JEFFERSON CITY — Lawmakers in the Missouri House of Representatives decided the Common Core Standards will remain in schools next year, but they appointed educators and parents to begin developing replacement standards.
HB 1490 underwent a tremendous facelift last week on the House floor before heading to the Senate. It was amended to push back the timeline for replacing Common Core, to empower the State Board of Education to begin working on a replacement by October 2015 and to allow the Common Core's first Smarter Balanced Assessments to move forward.
The bill passed the House 132-19, even though similar measures Rep. Kurt Bahr, R-St. Charles, introduced in past sessions never gained much traction.
Other states are looking at similar measures. In March, Indiana became the first state to adopt and subsequently drop Common Core.

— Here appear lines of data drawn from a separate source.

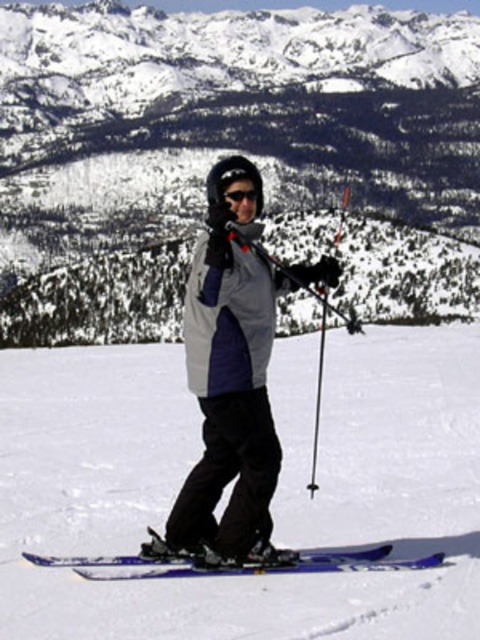
Is blue metallic skis at center shorter than black matte goggles at center?

Incorrect, blue metallic skis at center's height does not fall short of black matte goggles at center's.

This screenshot has width=480, height=640. Describe the element at coordinates (274, 497) in the screenshot. I see `blue metallic skis at center` at that location.

This screenshot has height=640, width=480. In order to click on blue metallic skis at center in this screenshot , I will do (274, 497).

Which is behind, point (420, 547) or point (103, 561)?

The point (420, 547) is more distant.

Does point (386, 348) lie behind point (328, 557)?

Yes, point (386, 348) is behind point (328, 557).

Is point (196, 611) more distant than point (208, 572)?

No, (196, 611) is closer to viewer.

At what (x,y) coordinates should I click in order to perform the action: click on blue metallic skis at center. Please return your answer as a coordinate pair (x, y). This screenshot has width=480, height=640. Looking at the image, I should click on (274, 497).

Can you confirm if blue metallic skis at lower center is thinner than black matte goggles at center?

In fact, blue metallic skis at lower center might be wider than black matte goggles at center.

Is point (393, 566) positioned behind point (252, 196)?

No, it is not.

Locate an element on the screen. Image resolution: width=480 pixels, height=640 pixels. blue metallic skis at lower center is located at coordinates (244, 564).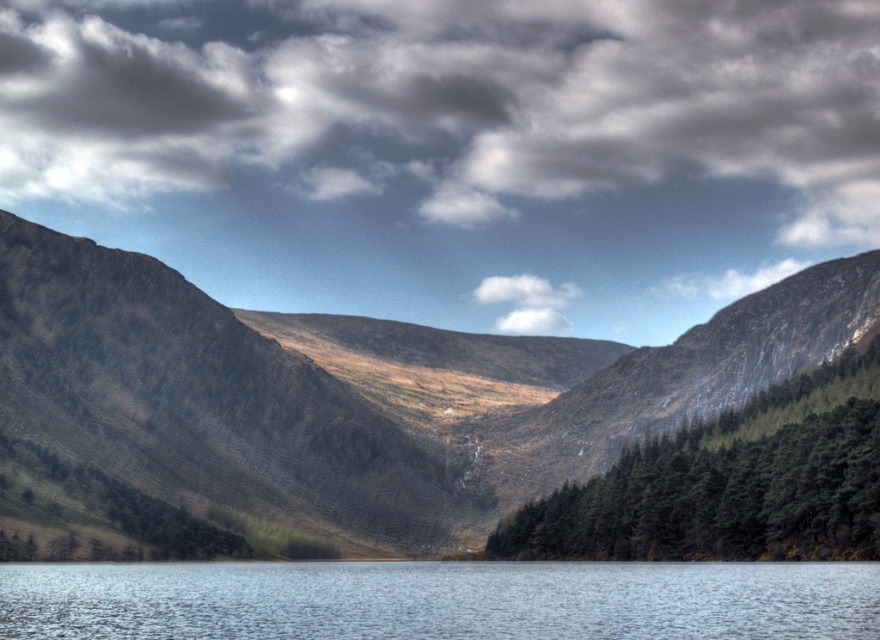
Question: Among these points, which one is nearest to the camera?

Choices:
 (A) (569, 602)
 (B) (32, 262)
 (C) (704, 472)

Answer: (A)

Question: Is rugged stone mountain at center to the right of transparent water at center from the viewer's perspective?

Choices:
 (A) no
 (B) yes

Answer: (B)

Question: From the image, what is the correct spatial relationship of transparent water at center in relation to green matte trees at center?

Choices:
 (A) below
 (B) above

Answer: (A)

Question: Which point appears closest to the camera in this image?

Choices:
 (A) (517, 426)
 (B) (801, 428)

Answer: (B)

Question: Among these points, which one is nearest to the camera?

Choices:
 (A) (742, 428)
 (B) (412, 433)

Answer: (A)

Question: Does rugged stone mountain at center have a greater width compared to transparent water at center?

Choices:
 (A) no
 (B) yes

Answer: (B)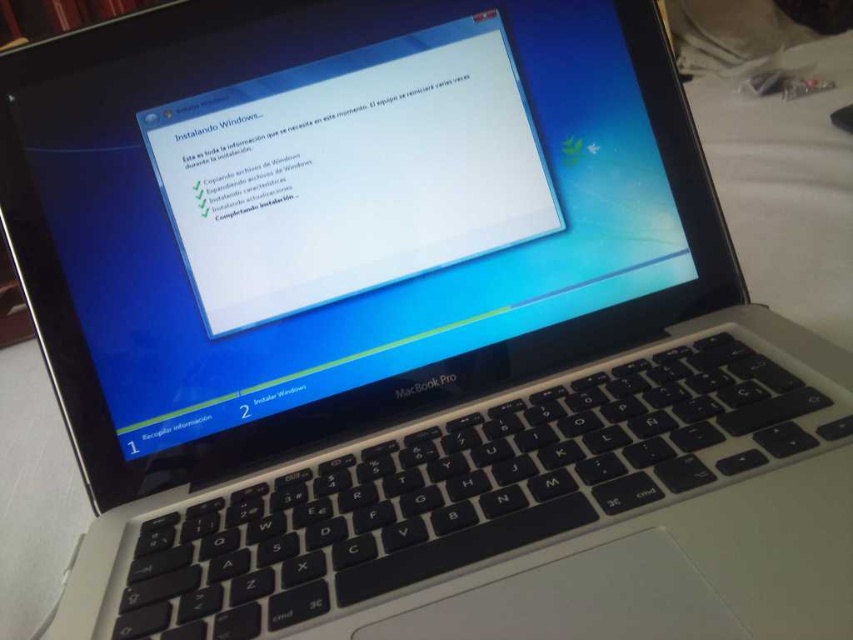
Question: Can you confirm if white glossy screen at center is positioned to the right of white fabric at lower right?

Choices:
 (A) no
 (B) yes

Answer: (A)

Question: Which object is closer to the camera taking this photo?

Choices:
 (A) white fabric at lower right
 (B) white glossy screen at center

Answer: (B)

Question: Which point is farther from the camera taking this photo?

Choices:
 (A) (833, 314)
 (B) (236, 205)

Answer: (A)

Question: Where is white glossy screen at center located in relation to white fabric at lower right in the image?

Choices:
 (A) below
 (B) above

Answer: (A)

Question: Does white glossy screen at center have a lesser width compared to white fabric at lower right?

Choices:
 (A) yes
 (B) no

Answer: (A)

About the Common Core State Standards
Common Core was developed by the National Governors Association and the Council of Chief State School Officers. It is a set of goals for students, but it's not a curriculum. Rather, school districts use Common Core to create their own curricula.
Proponents say Common Core would make it easier to compare student learning state-to-state, while increasing rigor for many states nationwide. Students would be expected to learn material at the same rate as their peers across state boundaries.
Missouri adopted the Common Core Standards in June 2010 with a 5-1 vote by the State Board of Education.
Missouri also agreed to compare to other states its results on the 2014-2015 Smarter Balanced tests, which are written specifically for schools with Common Core. Many Missouri schools have implemented Common Core in the past few years to prepare for those tests.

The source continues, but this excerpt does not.